### CONSIGNES
A. Répondez aux questions suivantes à partir du récit de la journée de combats :
(i) Combien d'Allemands la section Campos capture-t-elle ?
(ii) Où la section du lieutenant Elias procède-t-elle au nettoyage ?
(iii) Que fait la foule lorsqu'un obus éclate ?
B. Poursuivez le récit de la journée de combats à partir de sa dernière phrase.

### TEXTE À EXAMINER
◇ ◇ ◇ ◇ ◇
Je lance la section Campos sur la droite, avec mission de nettoyage. Elle enlève une batterie de quatre mitrailleuses lourdes de 200 mm et plusieurs emplacements de mitrailleuses légères. Elle tue pas mal d’Allemands dans leurs trous et en capture vingt-cinq. Nous avons un tué, un engagé tout récent d’origine arménienne, Ernest Hernozian, qui s’est révélé un combattant dune audace extraordinaire.
La section du lieutenant Elias procède au nettoyage le long de l’axe, entre Montoya et Campos. Nous vivons une étrange journée, une journée a la fois de combats et de kermesse. Les combats consistent en réalité en une série de petits accrochages successifs, parfois violents, mais de courte durée. Il ne s’agit pas d’une vraie bataille, comme celle de Normandie ou comme celles que nous mènerons plus tard en Lorraine et en Alsace.

Une foule dense d’hommes, d’enfants, de vieillards, de femmes surtout, se précipite sur nos voitures, les entoure, gave les équipages de bouteilles, de victuailles, les embrasse, chante, danse. Soudain un obus éclate, une rafale fait courber les têtes. La foule s’écarte, fuit, se terre, rentre chez elle. L’accrochage est a peine terminé qu’elle revient.
◇ ◇ ◇ ◇ ◇
### DONNÉES FOURNIES
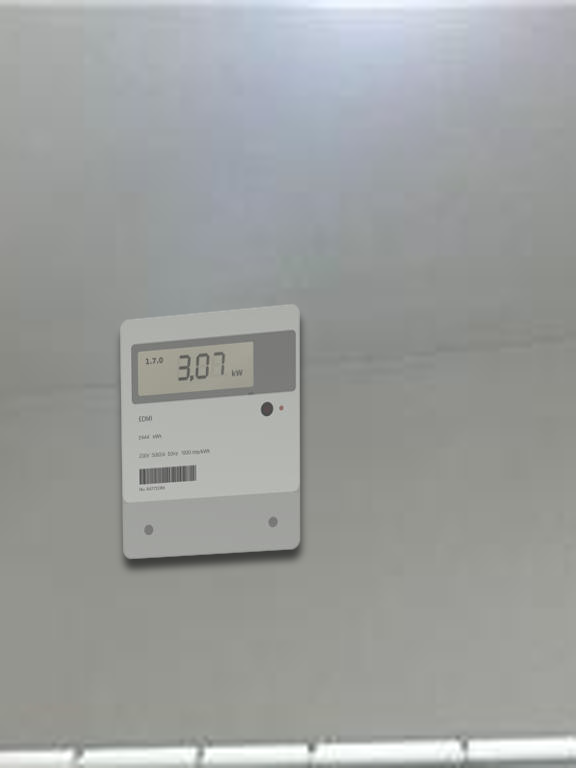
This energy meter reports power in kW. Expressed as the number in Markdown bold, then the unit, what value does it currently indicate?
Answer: **3.07** kW
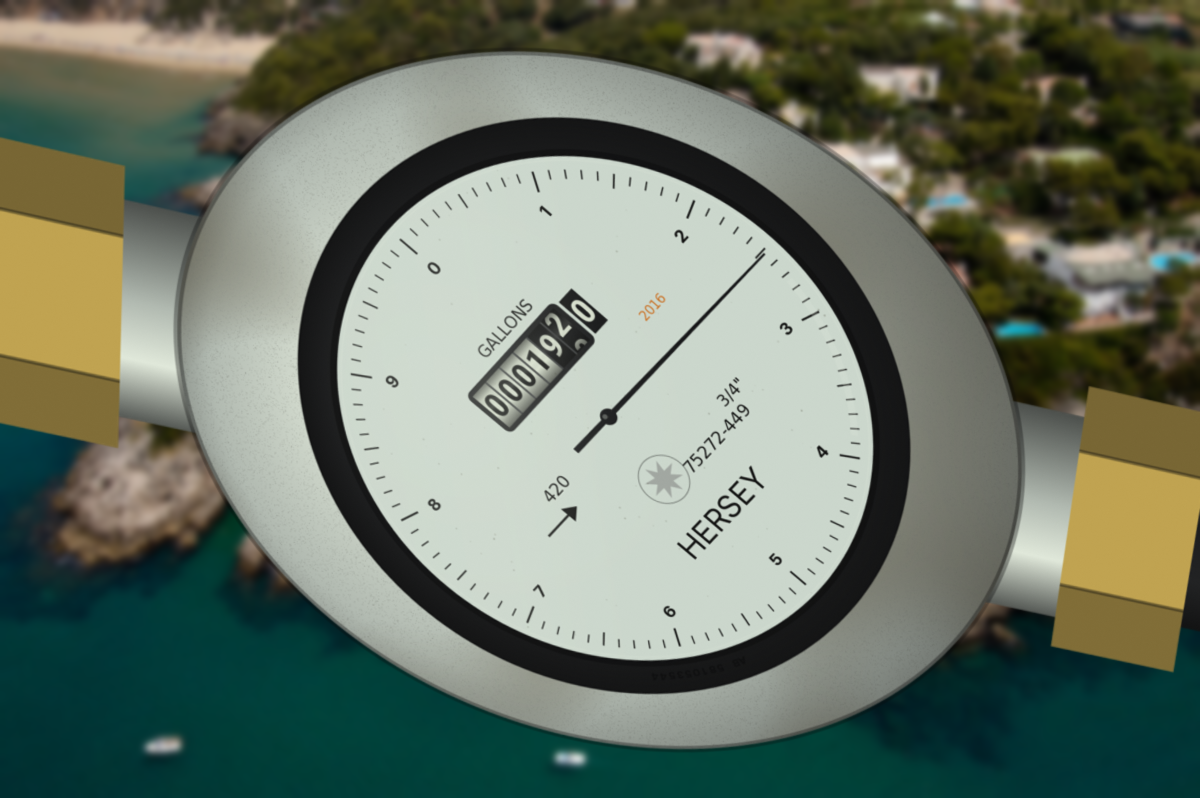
◇ ◇ ◇ ◇ ◇
### RÉPONSES ATTENDUES
A.
(i) Vingt-cinq.
(ii) Le long de l'axe, entre Montoya et Campos.
(iii) Elle s'écarte, fuit, se terre et rentre chez elle.

B.
Vers seize heures, je reçois du commandant Putz[[Putz, Joseph (1895-1945). Officier supérieur au renom de légende, Compagnon de la Libération. Il s’engage à 17 ans dans l’armée. et s’illustre au cours de la Première Guerre mondiale. En 1936, il s’enrôle dans les rangs de l’armée de la République espagnole, il se distingue à Bilbao où il sera nommé commandant de corps d’armée des Républicains. En 1940, à l’armistice, il s’enfuit dans le sud marocain pour participer à la résistance, où il met sur pied le bataillon des Corps Francs d’Afrique qui s’illustre à Bizerte. Nommé colonel, Putz va jouer un rôle de premier plan dans le recrutement des Espagnols dans l’armée Leclerc. Héros de la Première Guerre mondiale, ancien des Brigades internationales et issu des rangs de commandement de l’armée républicaine espagnole, il jouit d’une très grande popularité auprès des combattants espagnols de la 2e DB. Il aurait inspiré Hemingway pour son livre Pour qui sonne le glas. Il intègre les Corps Francs d’Afrique et plus tard le 3e Bataillon de Marche du Tchad de la 2e DB, appelé aussi « le bataillon espagnol », qui comprenait les 9e, 10e et 11e compagnies. Il est tué à Grussenheim, pendant la bataille d’Alsace, en janvier 1945.]] la mission de déborder les résistances ennemies par la droite. Je récupère les sections Elias et Campos, je laisse la section Montoya, qui est clouée au sol en Pointe, sur l’axe principal.

Nous progressons sans grandes difficultés. Nous passons à Wissous et au large de la prison de Fresnes, devant laquelle le sous-lieutenant Warabiot est stoppé.

J’ai le sentiment que la route de Paris est grande ouverte et qu’il n’y a qu’à foncer. Nous recevons bien quelques rafales et quelques obus. Mais les coups sont rares et imprécis.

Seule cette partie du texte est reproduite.